Gross margin was down 130bps year on year, “reflecting more normal patterns of customer behaviour”, but Dunelm said its “tight operational grip” would ensure a full-year margin of approximately 50%. 

Dunelm said that, while the macroeconomic environment remains challenging, its business model and focus on “mitigating external headwinds whilst making decisions for the long-term” is helping it deal with rising inflation, and full-year earnings guidance given at last month’s full-year results remains unchanged. 

Chief executive Nick Wilkinson said: “It has been another robust quarter, which illustrates the strength and resilience of our business model and the appeal of our market-leading offer.

“Dunelm has emerged from the last two years as a bigger, better business. We have benefited from the commitment, expertise and adaptability of our colleagues and supplier partners – the same qualities that are serving the business as we navigate the current inflationary challenges.

_ _ _

Problems to work on:
**A)** Answer these questions using the passage about Dunelm:
(i) By how many basis points did gross margin fall year on year?
(ii) What approximate full-year margin did Dunelm say it would achieve?
(iii) Who is named as chief executive?
**B)** Transcribe the passage about Dunelm word for word between "Dunelm said that, while" and "our market-leading offer.", inclusive.
**C)** Go on with the passage about Dunelm from the point where it stops.

Collected material:
_ _ _

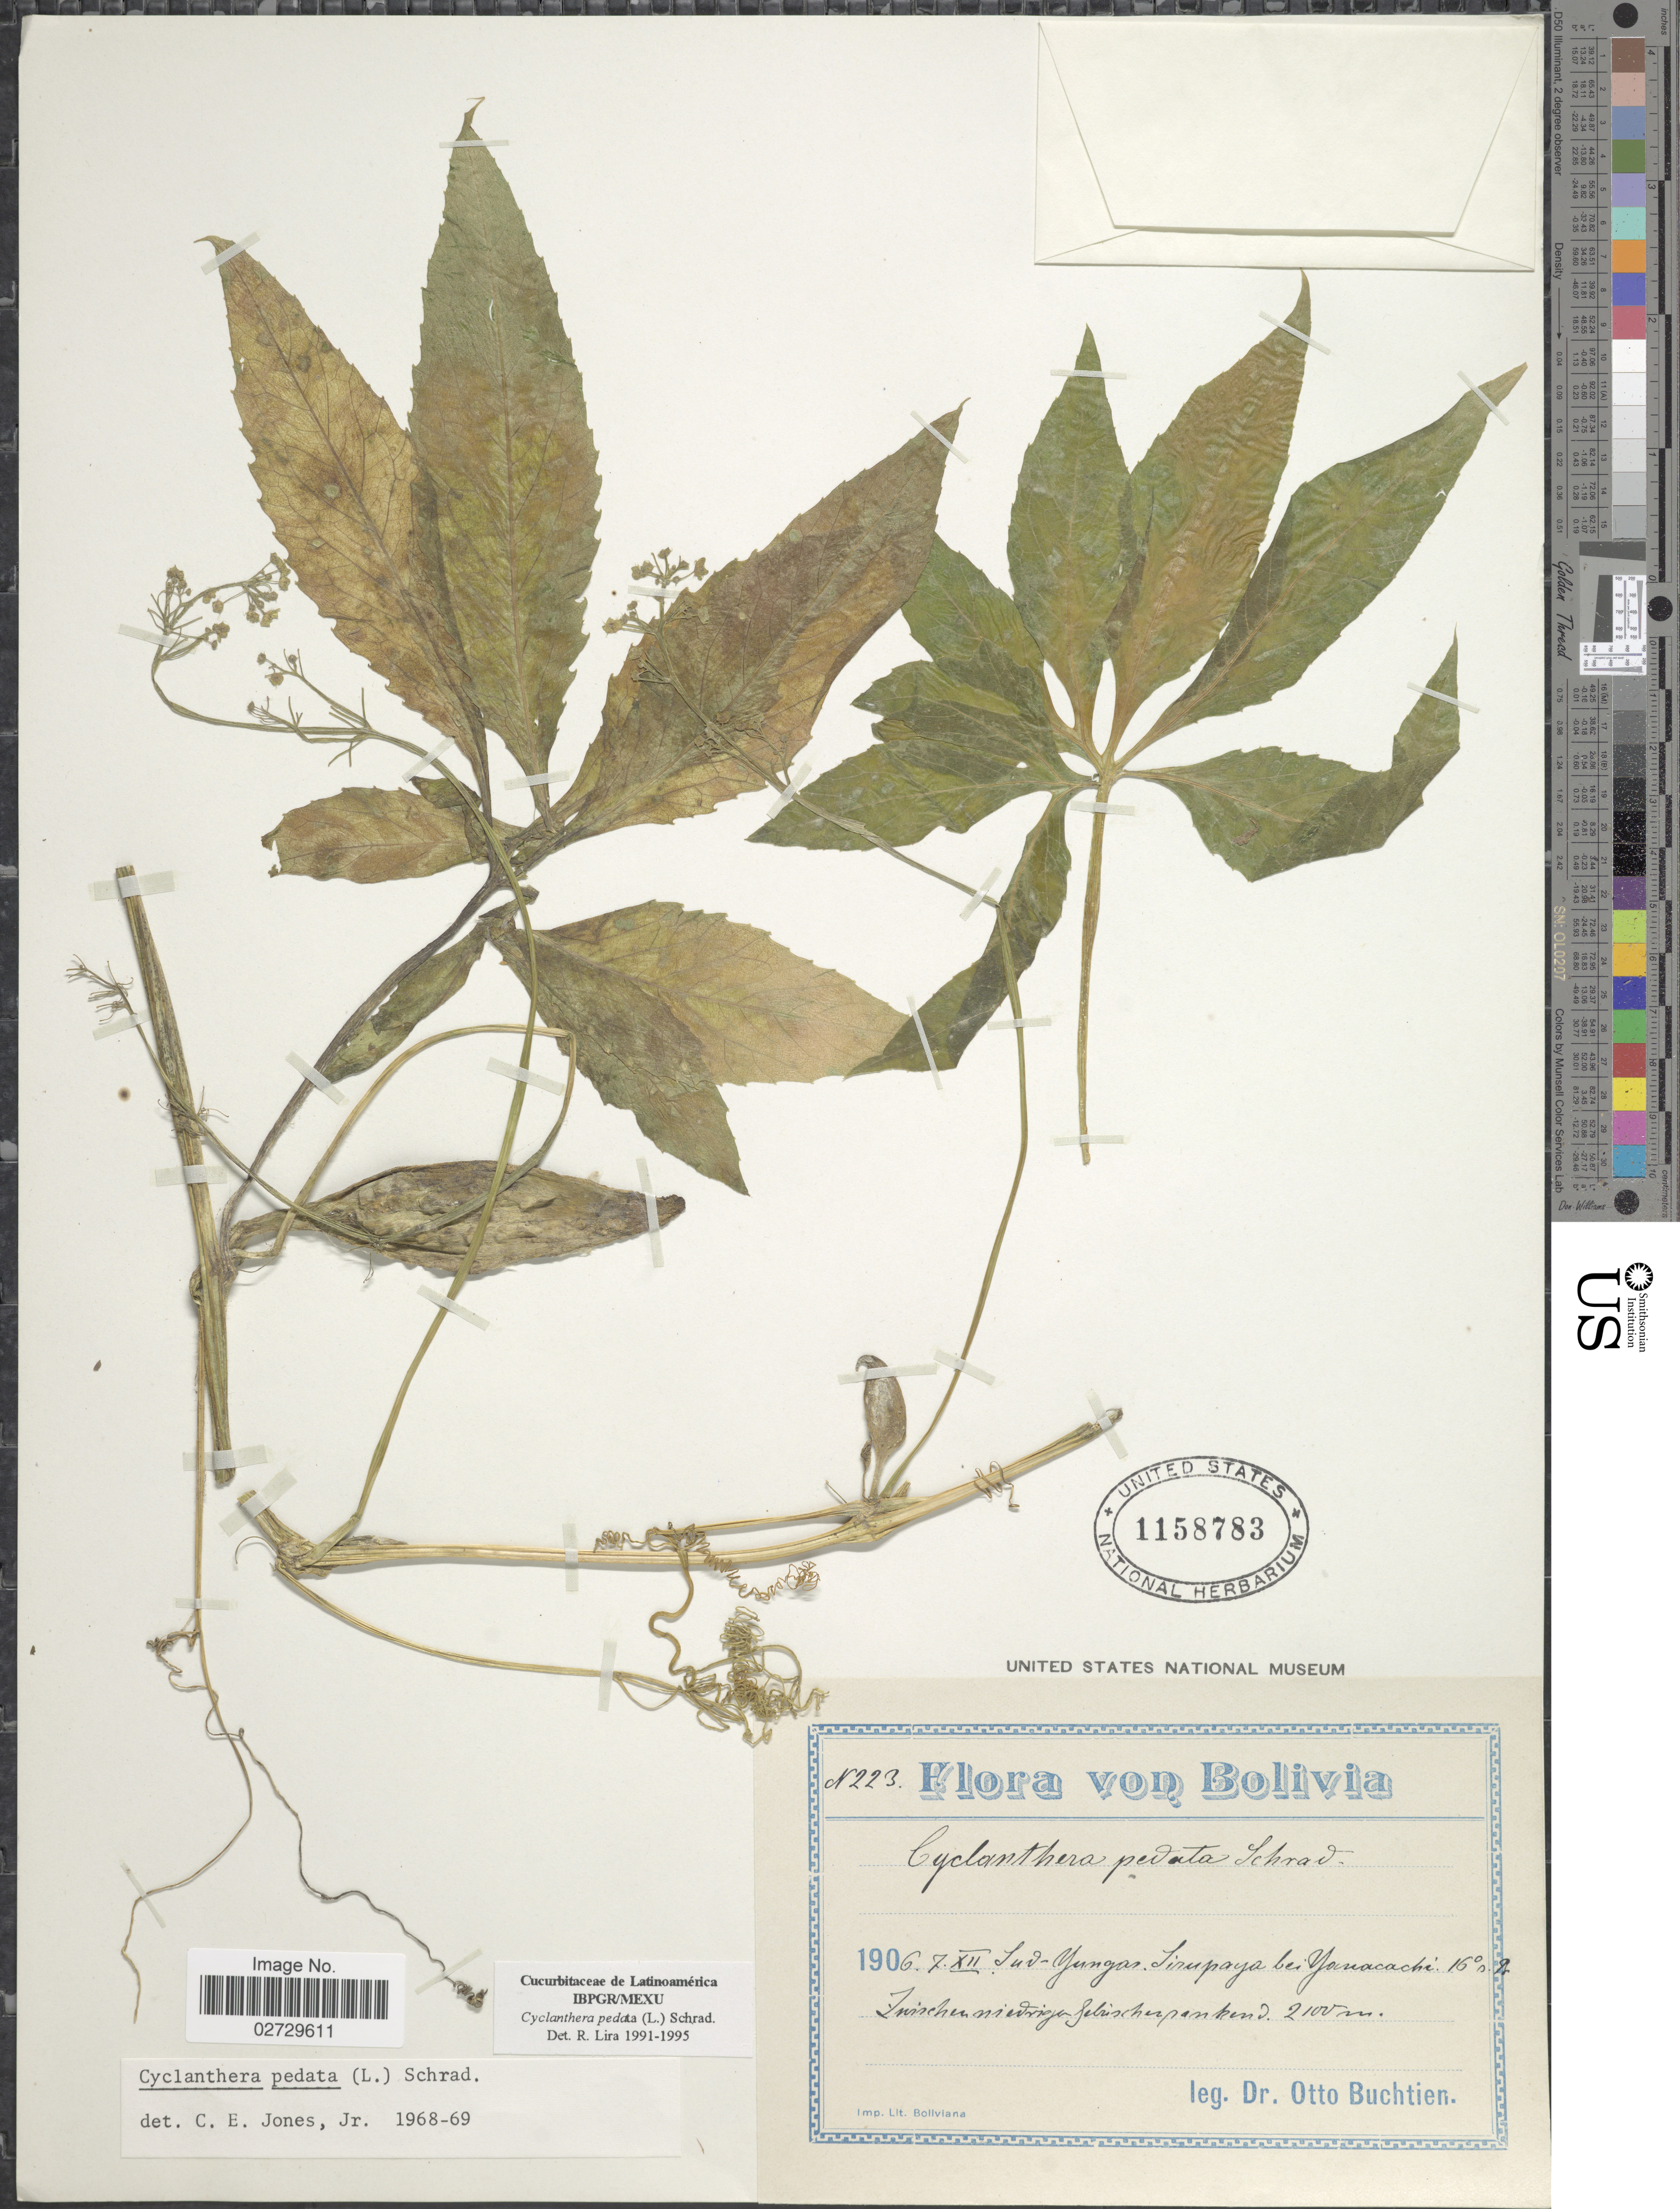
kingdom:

_ _ _

Expected answers:
**A)**
(i) 130bps
(ii) Approximately 50%
(iii) Nick Wilkinson

**B)**
Dunelm said that, while the macroeconomic environment remains challenging, its business model and focus on “mitigating external headwinds whilst making decisions for the long-term” is helping it deal with rising inflation, and full-year earnings guidance given at last month’s full-year results remains unchanged. 

Chief executive Nick Wilkinson said: “It has been another robust quarter, which illustrates the strength and resilience of our business model and the appeal of our market-leading offer.

**C)**
“As we enter what will clearly be a challenging winter for consumers, our absolute focus remains on making every pound count for everyone, through a tight grip on operations.

“We will continue to offer outstanding value at all price points so our customers can make their own choices around adapting to the economic backdrop. This focus on value has seen Dunelm successfully navigate previous periods of economic uncertainty.

”The landscape is a demanding one, but we feel both energised and confident in our ability to grow market share.”